◆ **Problem**: Transcribe the data that follows in full. Leave out the pictures.

◆ **Data block**:
□ □ □ □
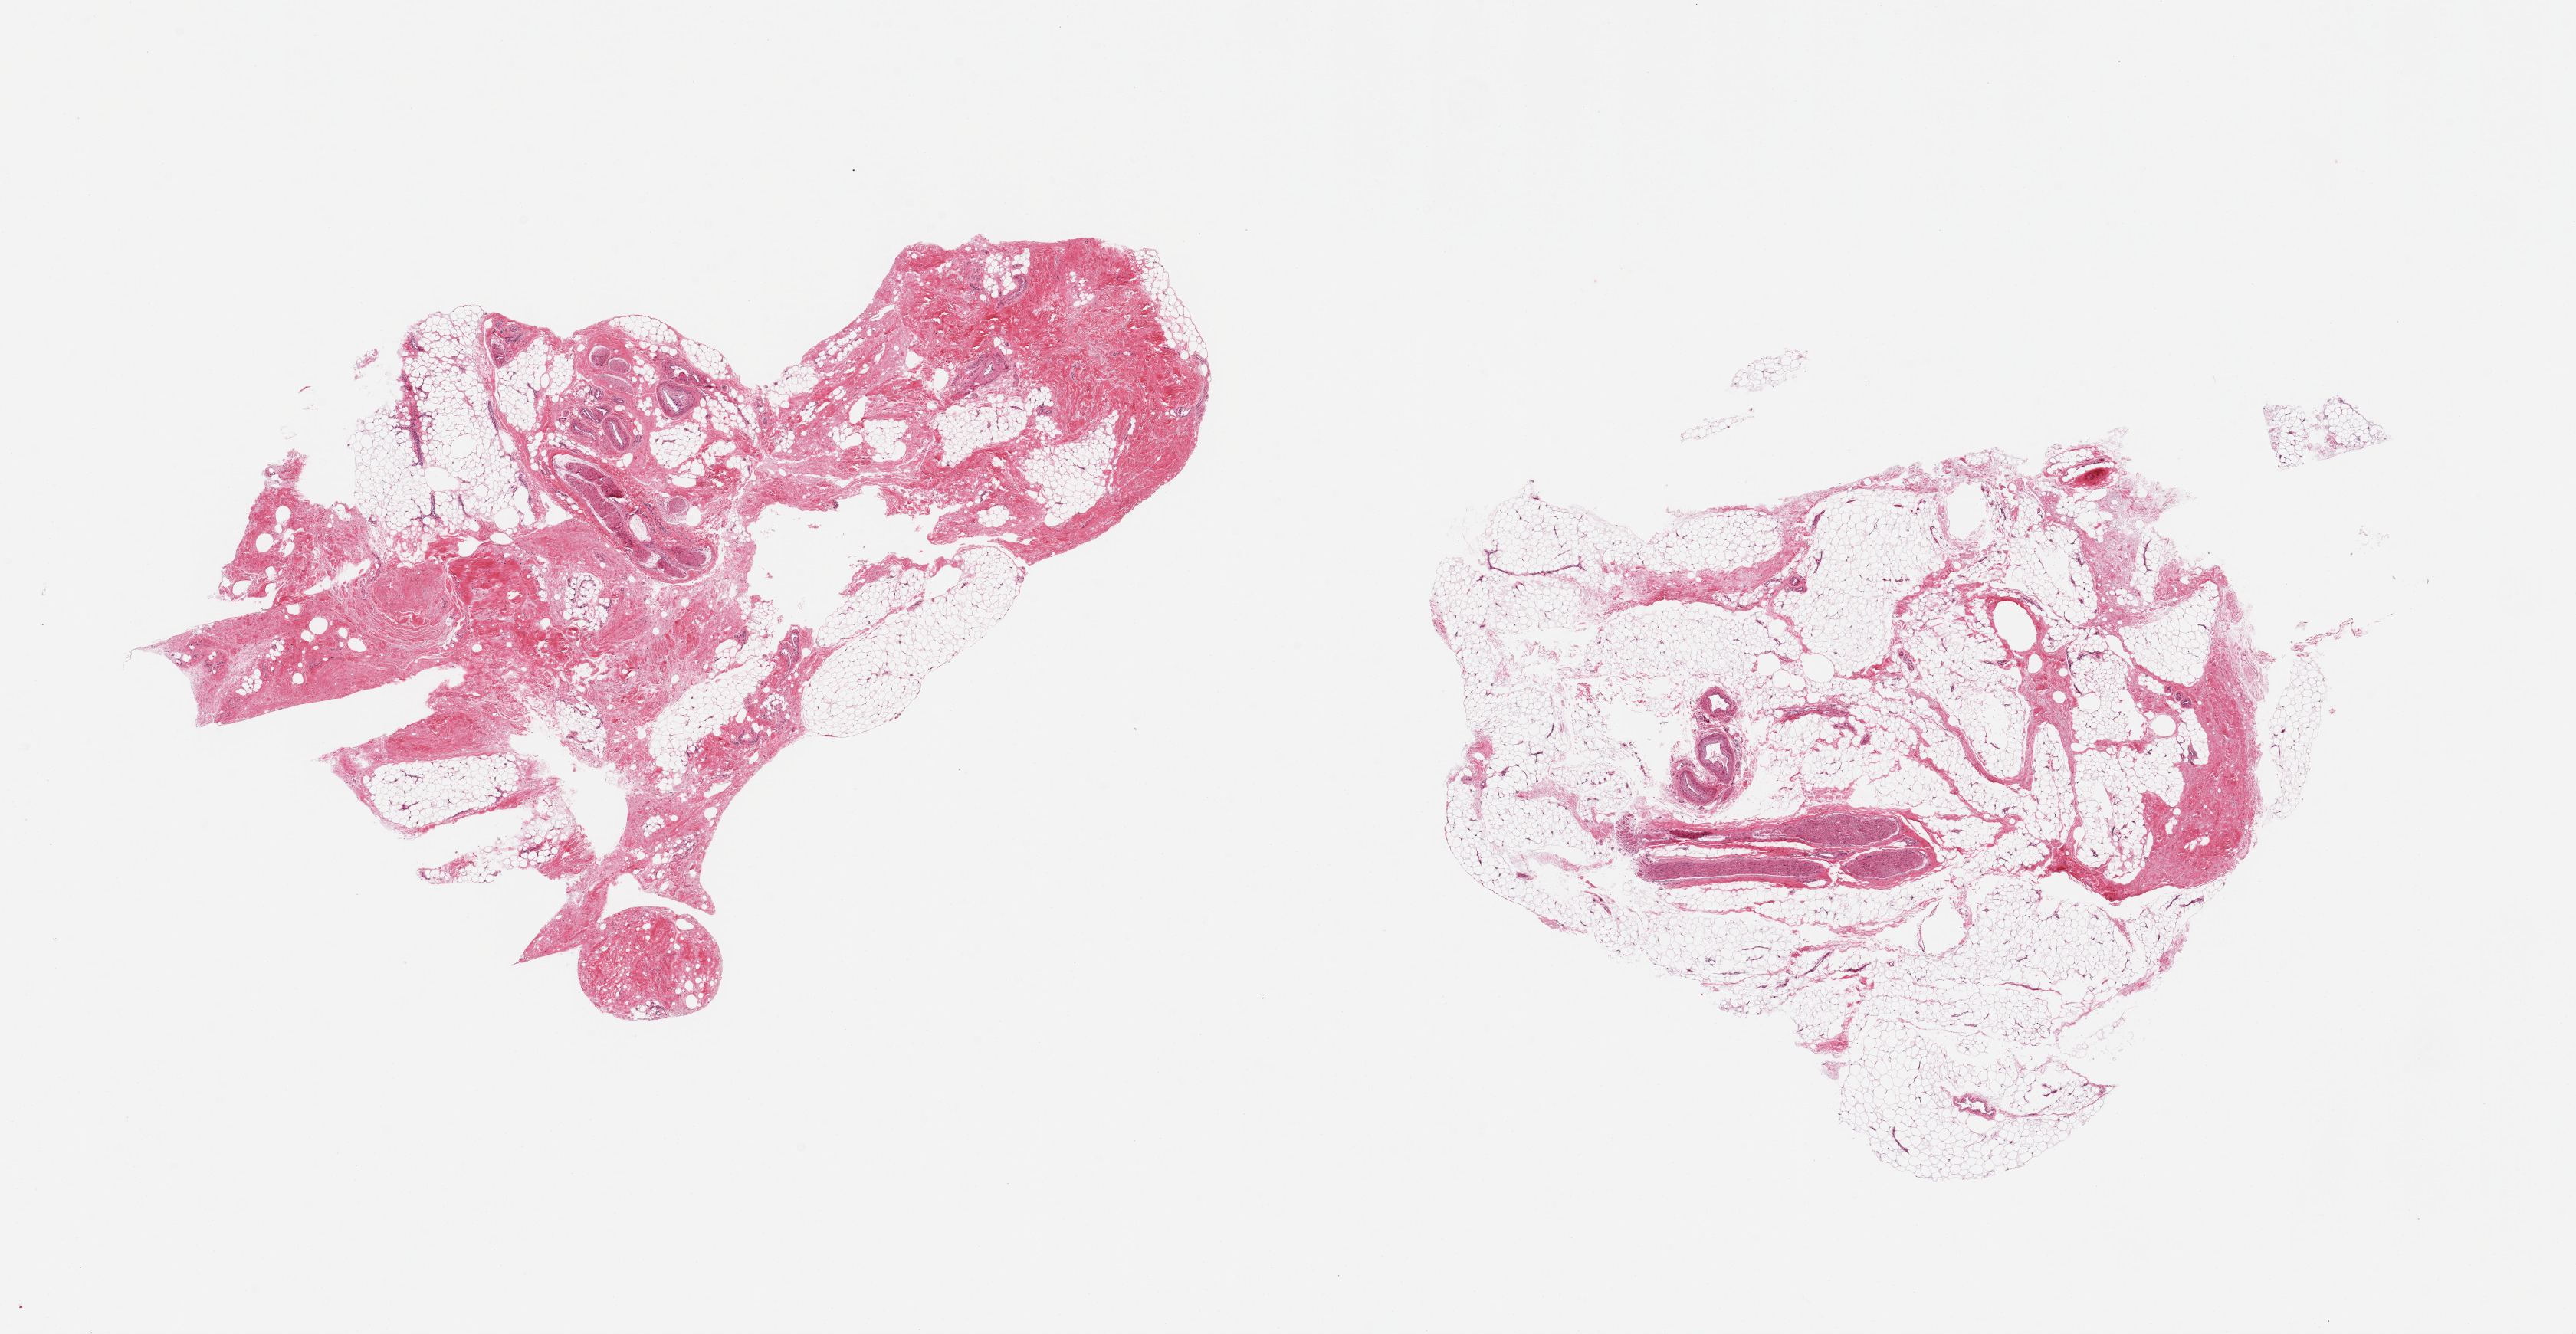
Hematoxylin and eosin (H&E) whole-slide image, brightfield — low-resolution overview of the scanned area, about 26.6 x 13.8 mm (acquisition: 20x scan). PAXgene-fixed paraffin-embedded (PFPE) section. Target tissue: adipose tissue. Tissue donor sample.
Reviewer comment on this tissue sample: 2 pieces; 20% & 60% fibrovascular & neural content.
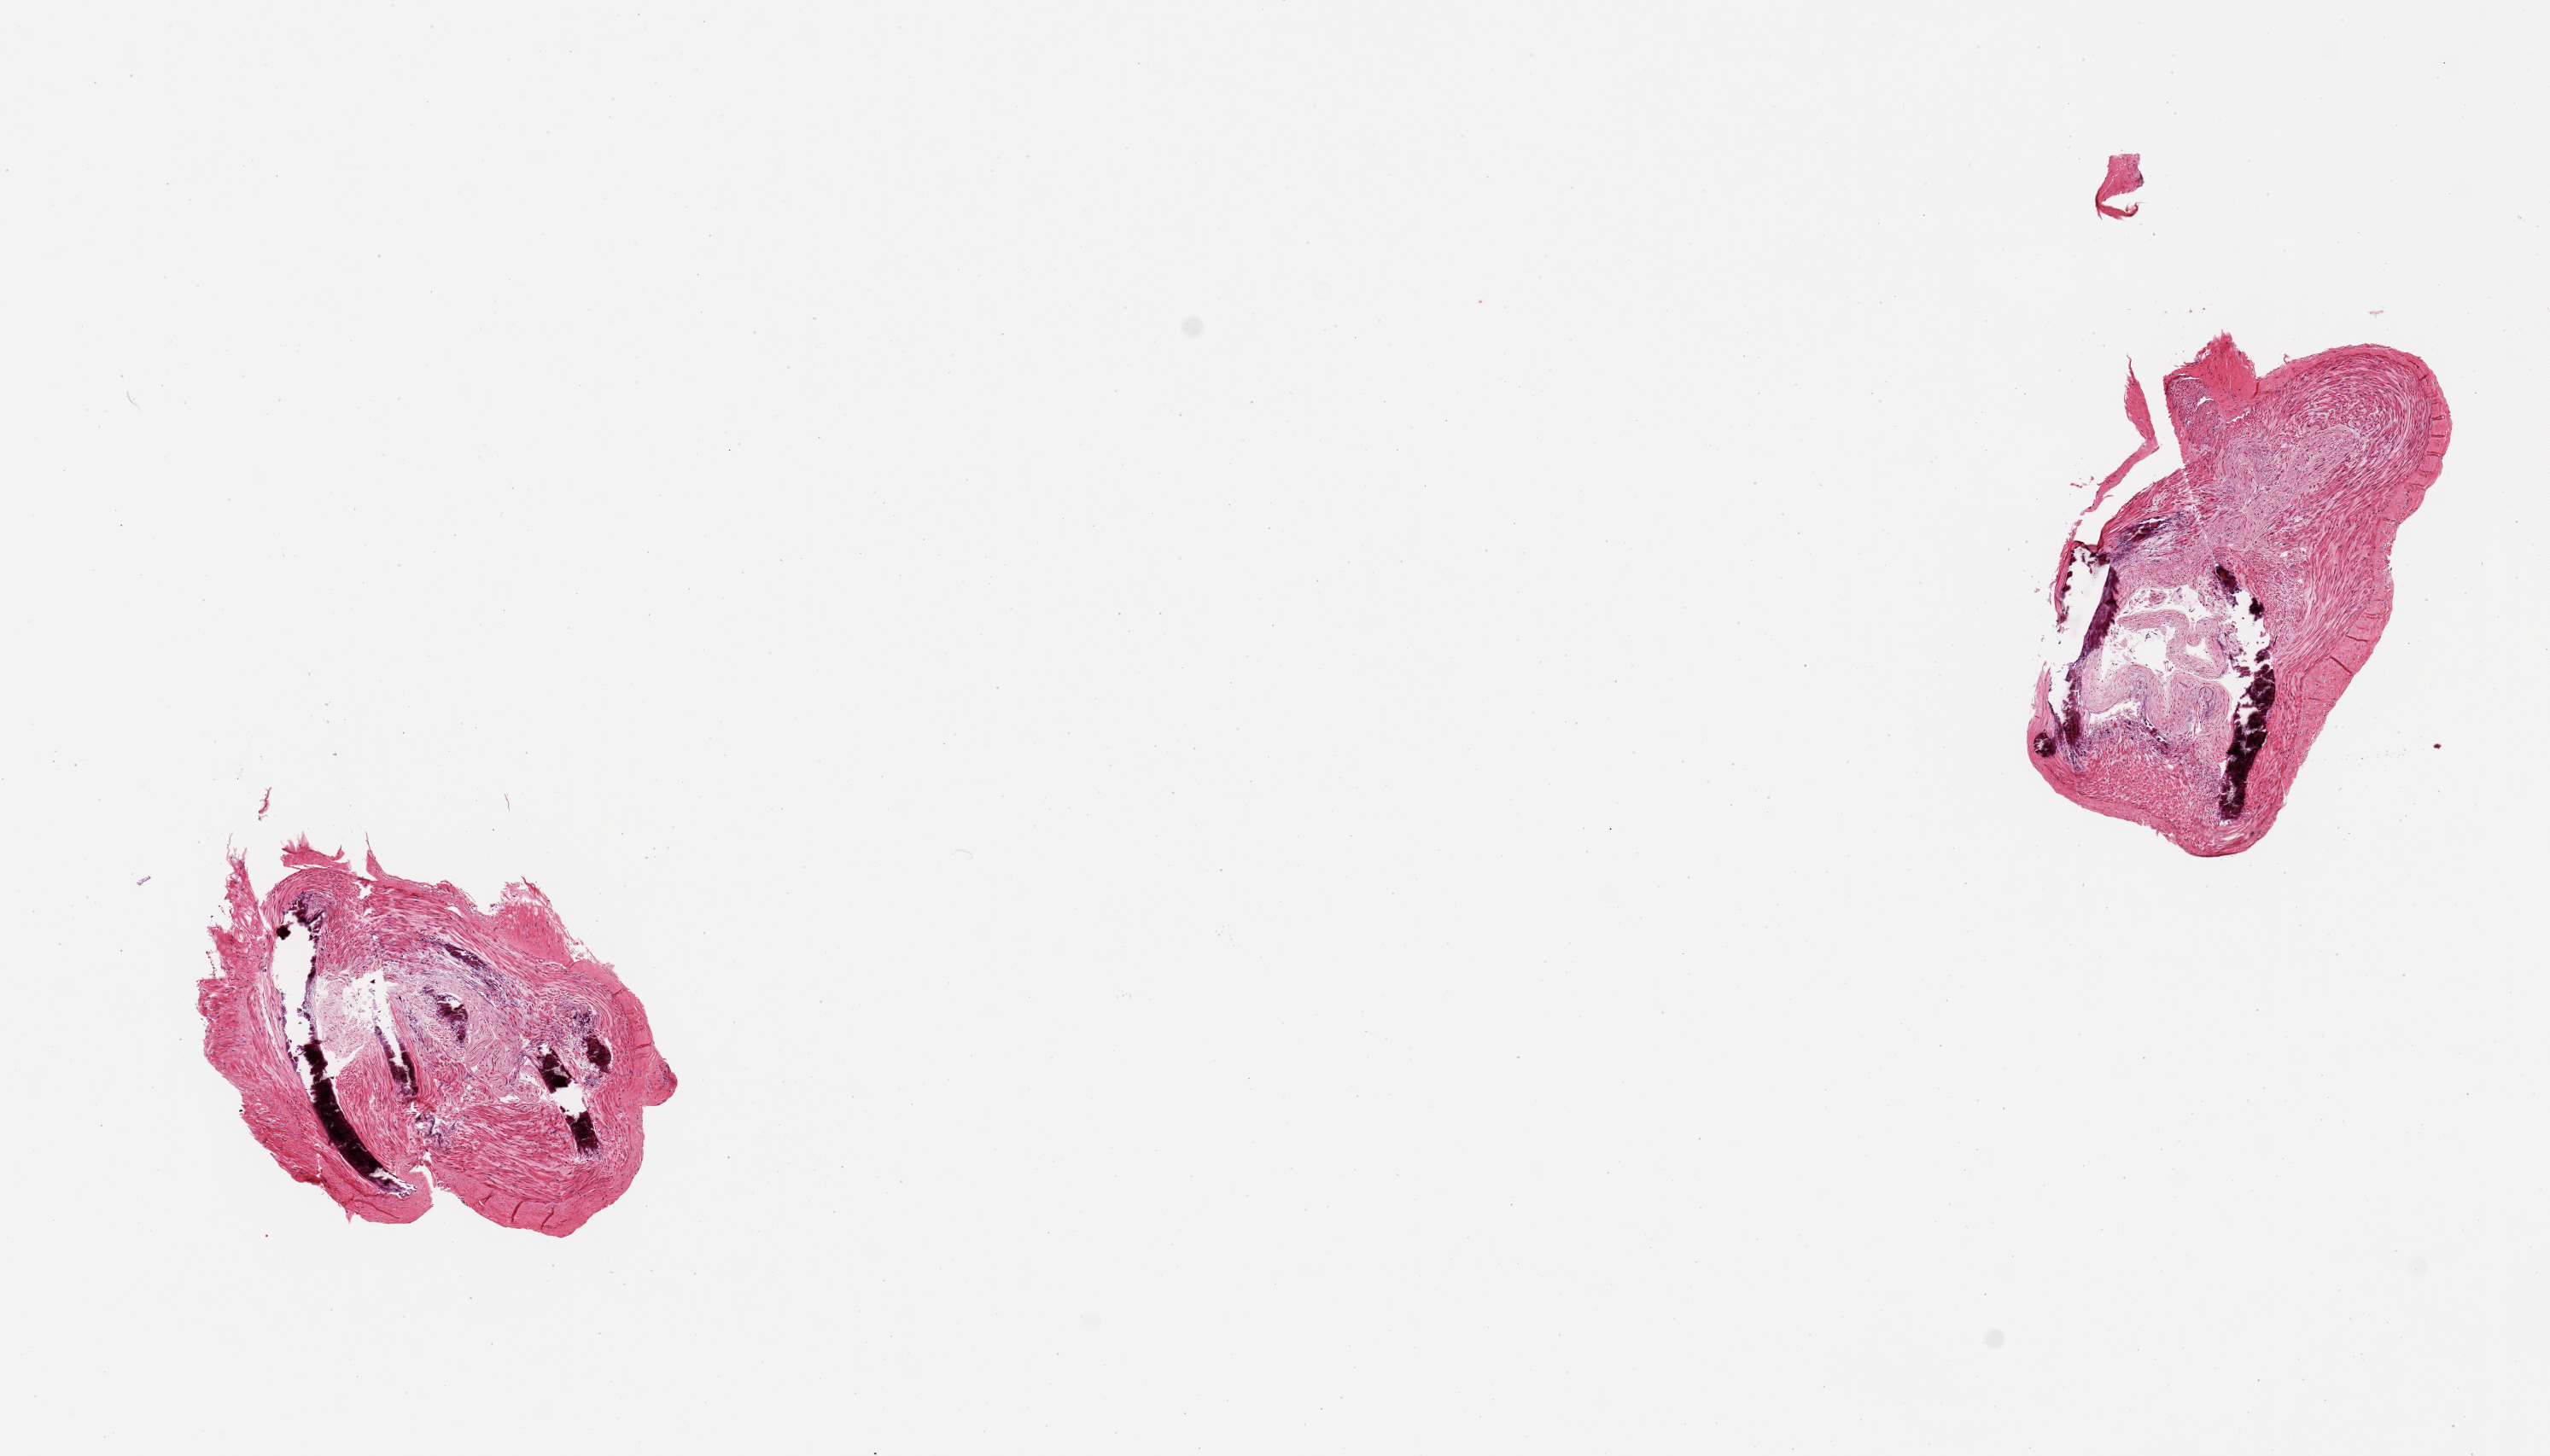
Whole-slide image, haematoxylin and eosin stain, a low-resolution overview of the entire scanned area, about 11.8 x 6.7 mm (slide scanned at 20x). PAXgene-fixed, paraffin-embedded tissue. Section of tibial artery (target tissue). Tissue donor sample. Male donor.
Reviewer comment on this tissue sample: 2 pieces, extensive Monckeberg sclerosis.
□ □ □ □
◆ **Response area**:
Hematoxylin and eosin (H&E) whole-slide image, brightfield — low-resolution overview of the scanned area, about 26.6 x 13.8 mm (acquisition: 20x scan). PAXgene-fixed paraffin-embedded (PFPE) section. Target tissue: adipose tissue. Tissue donor sample.
Reviewer comment on this tissue sample: 2 pieces; 20% & 60% fibrovascular & neural content.
Whole-slide image, haematoxylin and eosin stain, a low-resolution overview of the entire scanned area, about 11.8 x 6.7 mm (slide scanned at 20x). PAXgene-fixed, paraffin-embedded tissue. Section of tibial artery (target tissue). Tissue donor sample. Male donor.
Reviewer comment on this tissue sample: 2 pieces, extensive Monckeberg sclerosis.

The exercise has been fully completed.